I document the multifaceted transparency requirements in other healthcare markets in my testimony.
Perhaps the “low water” mark for the FTC’s advocacy was a proposal by the Employee Benefit Security Administration of the Department of Labor in 2014 to require a degree of transparency for plan sponsors (so they could fulfill their fiduciary duty). A broad coalition including Consumers Union, HR Policy Association (an association of Fortune 50 corporations), the National Coordinating Committee of Multiemployer Plans (an AFL CIO subsidiary representing over 25 million covered lives) and others testified in support. (I also testified in support http://www.dcantitrustlaw.com/assets/content/documents/testimony/ebsa.David%20Balto%20EBSA%20Testimony%206-19_Final.pdf ). The FTC staff opposed the regulation, although Commissioner Brill dissented, explaining the FTC staff relied on the outdated mail order study and misguided view of the level of competition in the market. https://www.ftc.gov/system/files/documents/public_statements/579031/140819erisaletter.pdf
Considering how profits have skyrocketed and anticompetitive practices have proliferated Comissioner Brill was prescient.
As the FTC knows from recent Congressional hearings there is an emerging bipartisan consensus that the PBM market is severely broken and there is a great need for reform. Yet the FTC’s past advocacy is currently being used as a weapon of those opposing sensible reform. In particular those who oppose transparency rely on the FTC staff’s statements that transparency will lead to collusion. I firmly disagree with that suggestion. The staff basically relies on an example from decades ago in a foreign market. They do not provide a single example where this occurred in a U.S. market. Second, although there may be a theoretical argument that excessive transparency can lead to collusion, I think that is rather unlikely in this market.

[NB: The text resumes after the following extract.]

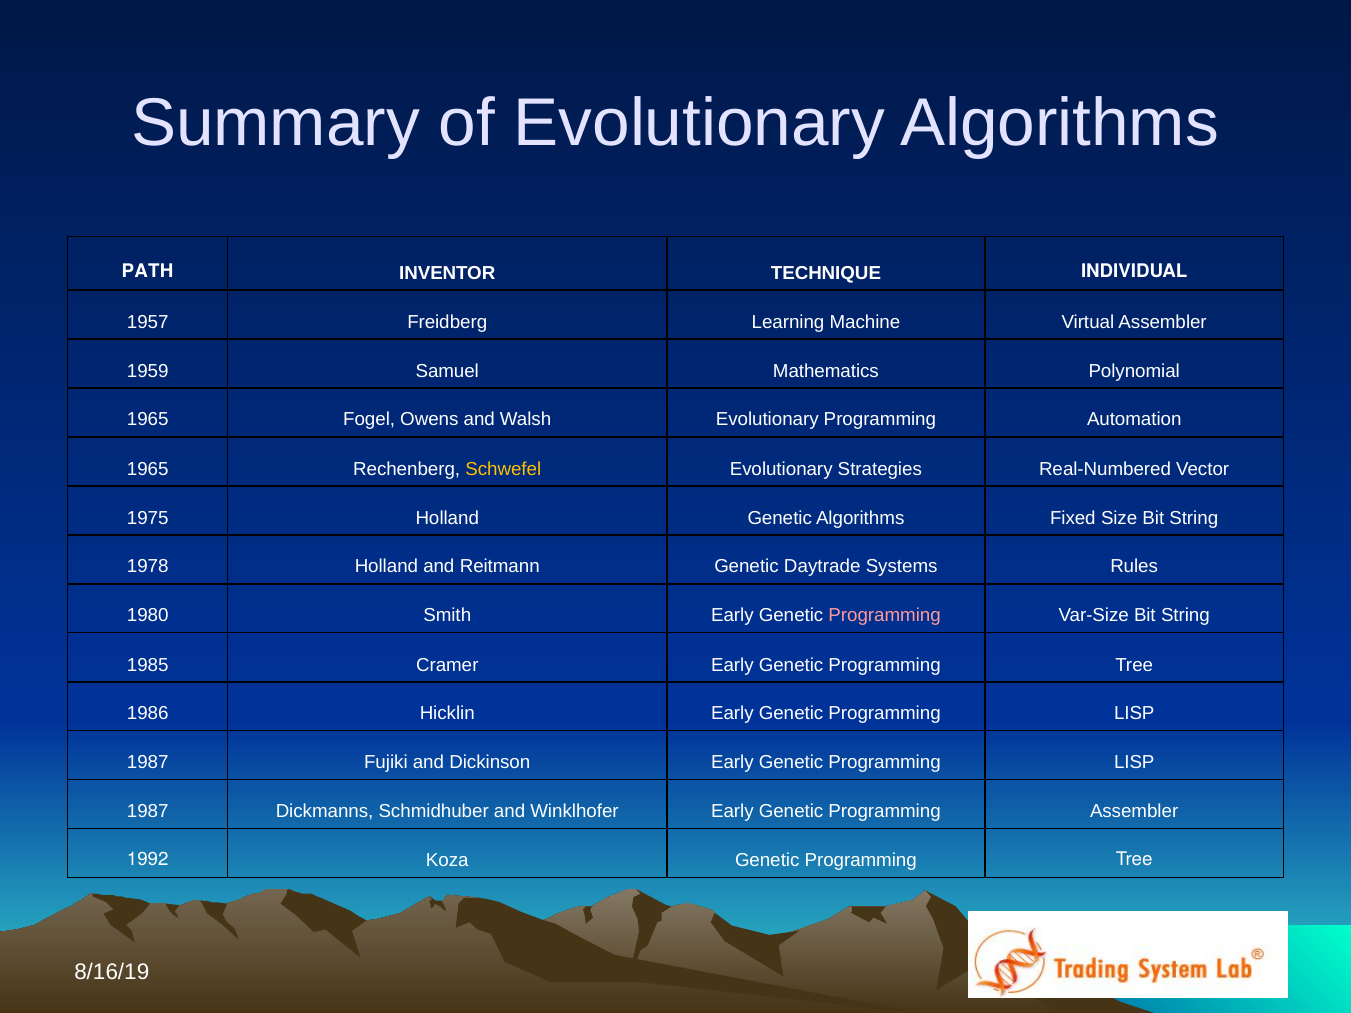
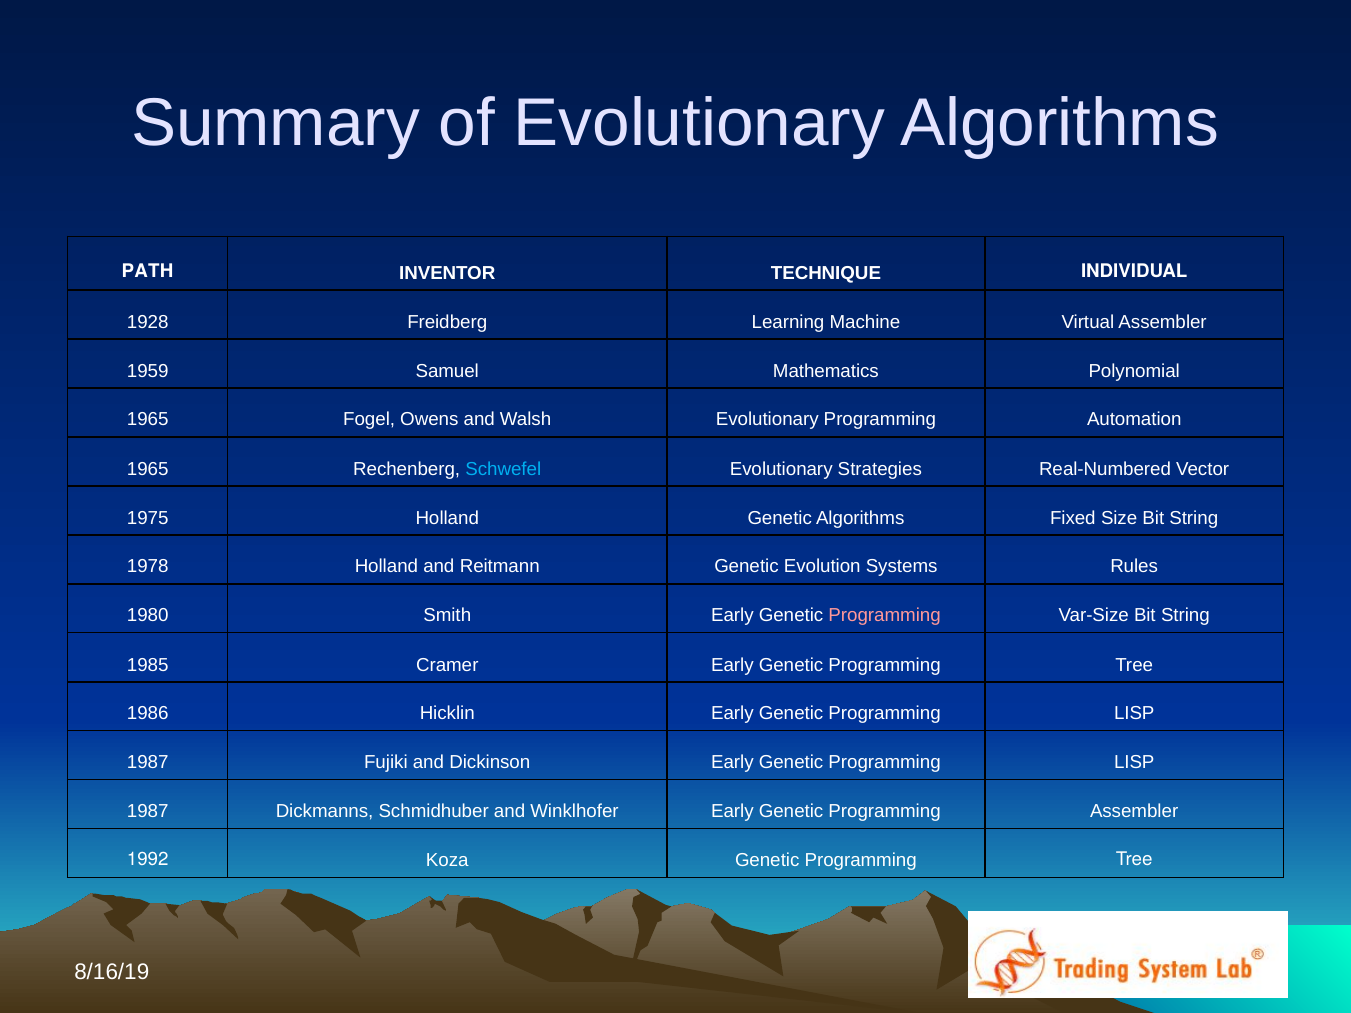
1957: 1957 -> 1928
Schwefel colour: yellow -> light blue
Daytrade: Daytrade -> Evolution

It assumes that buyers will disclose the precise amount of rebates to rival manufacturers. I have represented payors for years and based on my experience I doubt that would occur. Moreover, in my 15 years as an antitrust enforcer including working as the FTC Policy Director, I cannot recall a single case where transparency led to the type of collusion the FTC staff suggests.
Finally, some opponents of transparency may suggest there is transparency in the market. Perhaps some very large plan sponsors are able to secure rebate and pricing information, but that does not protect the smaller plan sponsors in the market who lack those resources.
The FTC’s staff’s past advocacy is misguided and creates obstacles to sensible regulation. The FTC should issue a statement to withdraw reliance on past PBM advocacy.